Records from a data collection
--
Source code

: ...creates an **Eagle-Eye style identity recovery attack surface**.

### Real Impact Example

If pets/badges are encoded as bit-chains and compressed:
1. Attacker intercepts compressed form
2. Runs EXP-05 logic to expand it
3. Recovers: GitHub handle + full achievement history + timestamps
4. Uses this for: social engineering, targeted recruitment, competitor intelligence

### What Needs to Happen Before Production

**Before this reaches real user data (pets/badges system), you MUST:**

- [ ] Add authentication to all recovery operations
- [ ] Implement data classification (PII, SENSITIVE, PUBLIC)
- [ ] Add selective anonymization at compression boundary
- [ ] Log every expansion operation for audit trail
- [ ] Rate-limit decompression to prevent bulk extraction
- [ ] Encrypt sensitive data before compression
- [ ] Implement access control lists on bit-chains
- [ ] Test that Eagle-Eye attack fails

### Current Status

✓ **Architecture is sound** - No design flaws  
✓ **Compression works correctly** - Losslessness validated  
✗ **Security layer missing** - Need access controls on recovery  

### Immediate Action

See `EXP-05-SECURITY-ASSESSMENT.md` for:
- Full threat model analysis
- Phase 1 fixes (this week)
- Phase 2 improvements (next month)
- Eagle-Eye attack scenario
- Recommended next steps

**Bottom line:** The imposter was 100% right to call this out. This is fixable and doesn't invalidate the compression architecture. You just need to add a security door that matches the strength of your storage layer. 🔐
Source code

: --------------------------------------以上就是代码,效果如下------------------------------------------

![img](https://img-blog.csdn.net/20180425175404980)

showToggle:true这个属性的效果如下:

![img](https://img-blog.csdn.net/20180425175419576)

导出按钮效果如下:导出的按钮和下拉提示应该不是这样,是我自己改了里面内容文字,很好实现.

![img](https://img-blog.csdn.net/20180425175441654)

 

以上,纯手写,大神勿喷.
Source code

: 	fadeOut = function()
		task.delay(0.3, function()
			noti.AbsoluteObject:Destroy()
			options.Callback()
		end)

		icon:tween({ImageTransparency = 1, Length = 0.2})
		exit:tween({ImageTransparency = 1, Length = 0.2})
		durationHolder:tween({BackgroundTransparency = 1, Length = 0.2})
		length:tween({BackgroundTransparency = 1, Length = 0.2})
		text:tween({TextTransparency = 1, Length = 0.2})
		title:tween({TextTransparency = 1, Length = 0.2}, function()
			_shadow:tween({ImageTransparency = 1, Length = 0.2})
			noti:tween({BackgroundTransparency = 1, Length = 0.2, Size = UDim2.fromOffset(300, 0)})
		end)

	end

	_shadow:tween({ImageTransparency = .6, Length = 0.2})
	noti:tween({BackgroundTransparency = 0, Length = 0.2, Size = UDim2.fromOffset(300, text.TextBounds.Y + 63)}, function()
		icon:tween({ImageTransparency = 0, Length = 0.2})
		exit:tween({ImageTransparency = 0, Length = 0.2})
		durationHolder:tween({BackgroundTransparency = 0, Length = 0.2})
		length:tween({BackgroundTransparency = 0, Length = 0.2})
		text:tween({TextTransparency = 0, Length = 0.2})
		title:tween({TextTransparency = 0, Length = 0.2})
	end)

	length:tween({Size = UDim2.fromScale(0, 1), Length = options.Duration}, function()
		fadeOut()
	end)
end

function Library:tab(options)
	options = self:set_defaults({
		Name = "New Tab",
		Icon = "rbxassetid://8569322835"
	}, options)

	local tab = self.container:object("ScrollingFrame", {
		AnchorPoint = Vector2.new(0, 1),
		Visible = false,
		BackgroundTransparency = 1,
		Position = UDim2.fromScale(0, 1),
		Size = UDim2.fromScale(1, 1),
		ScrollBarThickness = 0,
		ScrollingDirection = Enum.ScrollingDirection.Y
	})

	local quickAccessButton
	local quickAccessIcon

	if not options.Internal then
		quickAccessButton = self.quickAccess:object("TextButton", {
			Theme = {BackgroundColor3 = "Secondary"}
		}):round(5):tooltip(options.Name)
--
=== Action item ===
Edit these lines so that every "Eagle-Eye" becomes "Hawk-Eye", leaving everything else unchanged.

=== Exercise output ===
Source code

: ...creates an **Hawk-Eye style identity recovery attack surface**.

### Real Impact Example

If pets/badges are encoded as bit-chains and compressed:
1. Attacker intercepts compressed form
2. Runs EXP-05 logic to expand it
3. Recovers: GitHub handle + full achievement history + timestamps
4. Uses this for: social engineering, targeted recruitment, competitor intelligence

### What Needs to Happen Before Production

**Before this reaches real user data (pets/badges system), you MUST:**

- [ ] Add authentication to all recovery operations
- [ ] Implement data classification (PII, SENSITIVE, PUBLIC)
- [ ] Add selective anonymization at compression boundary
- [ ] Log every expansion operation for audit trail
- [ ] Rate-limit decompression to prevent bulk extraction
- [ ] Encrypt sensitive data before compression
- [ ] Implement access control lists on bit-chains
- [ ] Test that Hawk-Eye attack fails

### Current Status

✓ **Architecture is sound** - No design flaws  
✓ **Compression works correctly** - Losslessness validated  
✗ **Security layer missing** - Need access controls on recovery  

### Immediate Action

See `EXP-05-SECURITY-ASSESSMENT.md` for:
- Full threat model analysis
- Phase 1 fixes (this week)
- Phase 2 improvements (next month)
- Hawk-Eye attack scenario
- Recommended next steps

**Bottom line:** The imposter was 100% right to call this out. This is fixable and doesn't invalidate the compression architecture. You just need to add a security door that matches the strength of your storage layer. 🔐
Source code

: --------------------------------------以上就是代码,效果如下------------------------------------------

![img](https://img-blog.csdn.net/20180425175404980)

showToggle:true这个属性的效果如下:

![img](https://img-blog.csdn.net/20180425175419576)

导出按钮效果如下:导出的按钮和下拉提示应该不是这样,是我自己改了里面内容文字,很好实现.

![img](https://img-blog.csdn.net/20180425175441654)

 

以上,纯手写,大神勿喷.
Source code

: 	fadeOut = function()
		task.delay(0.3, function()
			noti.AbsoluteObject:Destroy()
			options.Callback()
		end)

		icon:tween({ImageTransparency = 1, Length = 0.2})
		exit:tween({ImageTransparency = 1, Length = 0.2})
		durationHolder:tween({BackgroundTransparency = 1, Length = 0.2})
		length:tween({BackgroundTransparency = 1, Length = 0.2})
		text:tween({TextTransparency = 1, Length = 0.2})
		title:tween({TextTransparency = 1, Length = 0.2}, function()
			_shadow:tween({ImageTransparency = 1, Length = 0.2})
			noti:tween({BackgroundTransparency = 1, Length = 0.2, Size = UDim2.fromOffset(300, 0)})
		end)

	end

	_shadow:tween({ImageTransparency = .6, Length = 0.2})
	noti:tween({BackgroundTransparency = 0, Length = 0.2, Size = UDim2.fromOffset(300, text.TextBounds.Y + 63)}, function()
		icon:tween({ImageTransparency = 0, Length = 0.2})
		exit:tween({ImageTransparency = 0, Length = 0.2})
		durationHolder:tween({BackgroundTransparency = 0, Length = 0.2})
		length:tween({BackgroundTransparency = 0, Length = 0.2})
		text:tween({TextTransparency = 0, Length = 0.2})
		title:tween({TextTransparency = 0, Length = 0.2})
	end)

	length:tween({Size = UDim2.fromScale(0, 1), Length = options.Duration}, function()
		fadeOut()
	end)
end

function Library:tab(options)
	options = self:set_defaults({
		Name = "New Tab",
		Icon = "rbxassetid://8569322835"
	}, options)

	local tab = self.container:object("ScrollingFrame", {
		AnchorPoint = Vector2.new(0, 1),
		Visible = false,
		BackgroundTransparency = 1,
		Position = UDim2.fromScale(0, 1),
		Size = UDim2.fromScale(1, 1),
		ScrollBarThickness = 0,
		ScrollingDirection = Enum.ScrollingDirection.Y
	})

	local quickAccessButton
	local quickAccessIcon

	if not options.Internal then
		quickAccessButton = self.quickAccess:object("TextButton", {
			Theme = {BackgroundColor3 = "Secondary"}
		}):round(5):tooltip(options.Name)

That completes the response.